> [Dataset excerpts]:
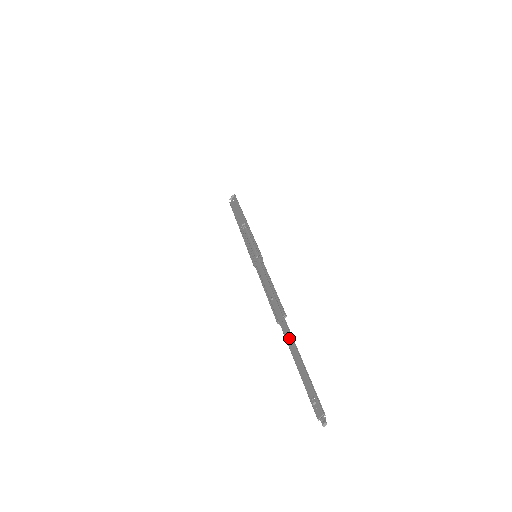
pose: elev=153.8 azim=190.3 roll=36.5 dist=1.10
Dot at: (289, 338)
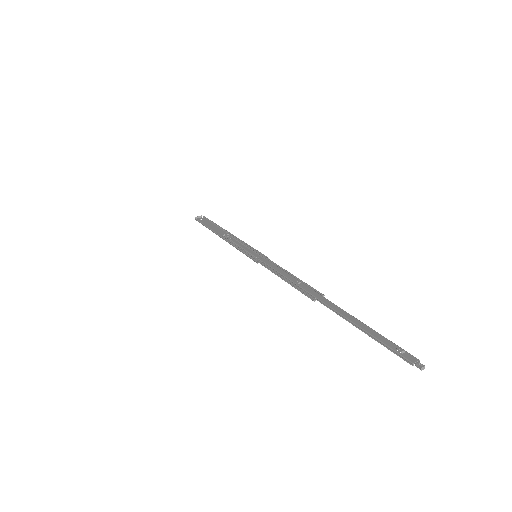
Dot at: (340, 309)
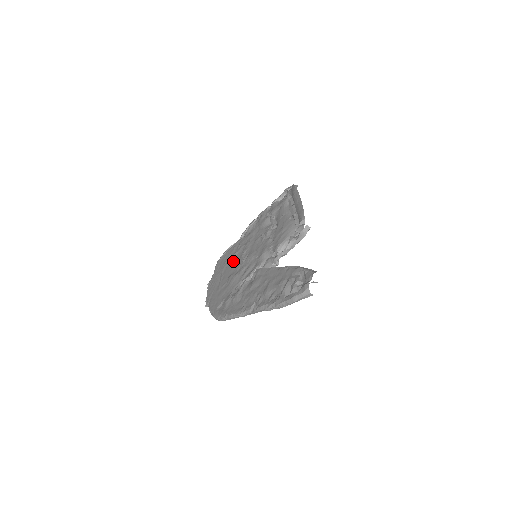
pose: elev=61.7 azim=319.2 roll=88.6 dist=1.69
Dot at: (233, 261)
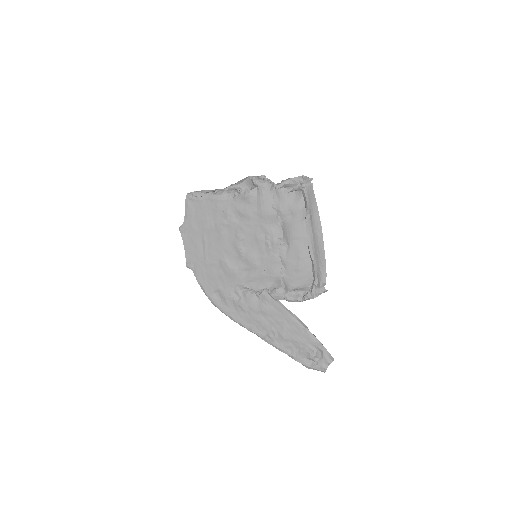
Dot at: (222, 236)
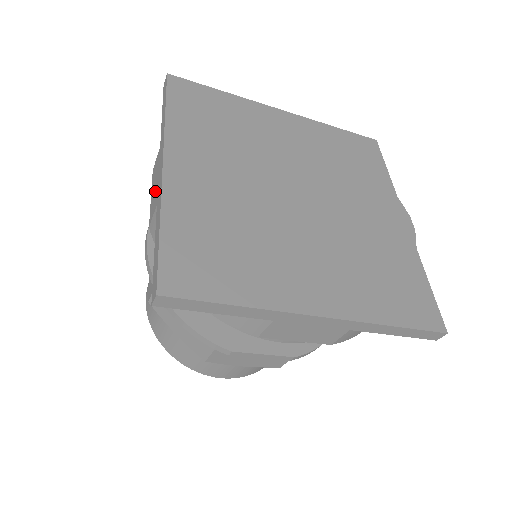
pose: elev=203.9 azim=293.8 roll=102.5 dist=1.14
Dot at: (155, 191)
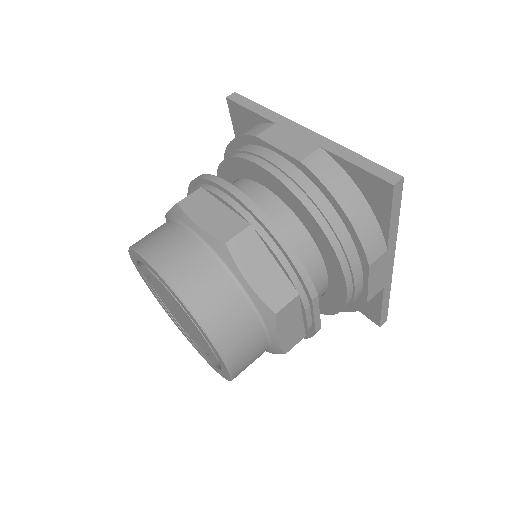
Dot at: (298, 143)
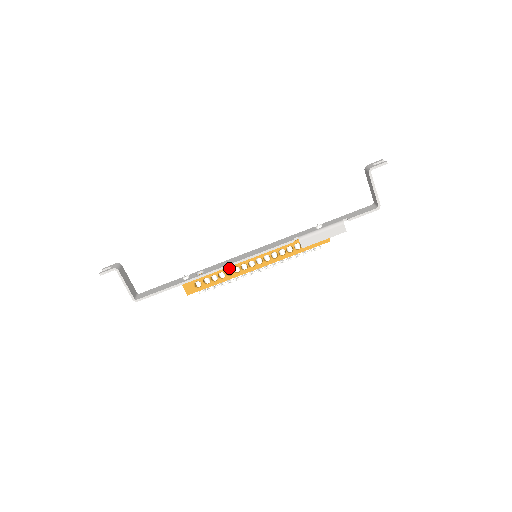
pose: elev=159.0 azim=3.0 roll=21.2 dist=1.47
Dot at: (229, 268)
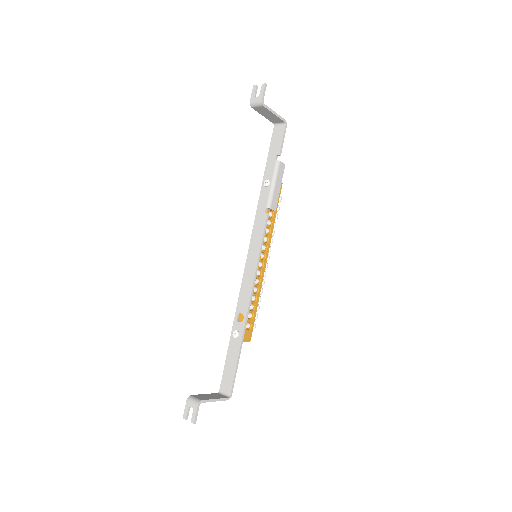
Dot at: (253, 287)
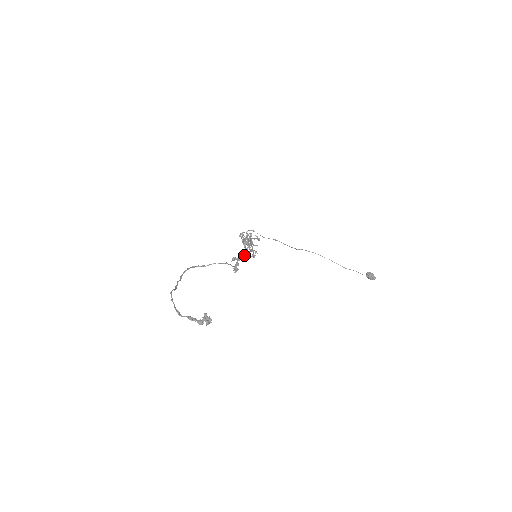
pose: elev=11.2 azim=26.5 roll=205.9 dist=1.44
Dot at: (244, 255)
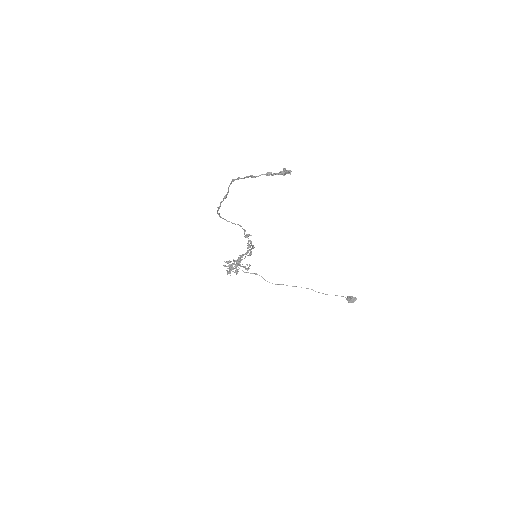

==

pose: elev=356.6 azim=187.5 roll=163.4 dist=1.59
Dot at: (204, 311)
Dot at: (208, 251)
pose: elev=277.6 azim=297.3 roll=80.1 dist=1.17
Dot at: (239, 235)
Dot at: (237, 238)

> [Challenge]:
Change "pose" to "camera" in the entries from the line with "pose: elev=159.0 azim=3.0 roll=21.2 dist=1.47" up to and including the line with "Dot at: (244, 255)", keeping all else unchanged and leaving the pictures out of your answer.

> [Output of the task]:
camera: elev=159.0 azim=3.0 roll=21.2 dist=1.47
Dot at: (229, 268)
Dot at: (253, 287)
camera: elev=11.2 azim=26.5 roll=205.9 dist=1.44
Dot at: (244, 255)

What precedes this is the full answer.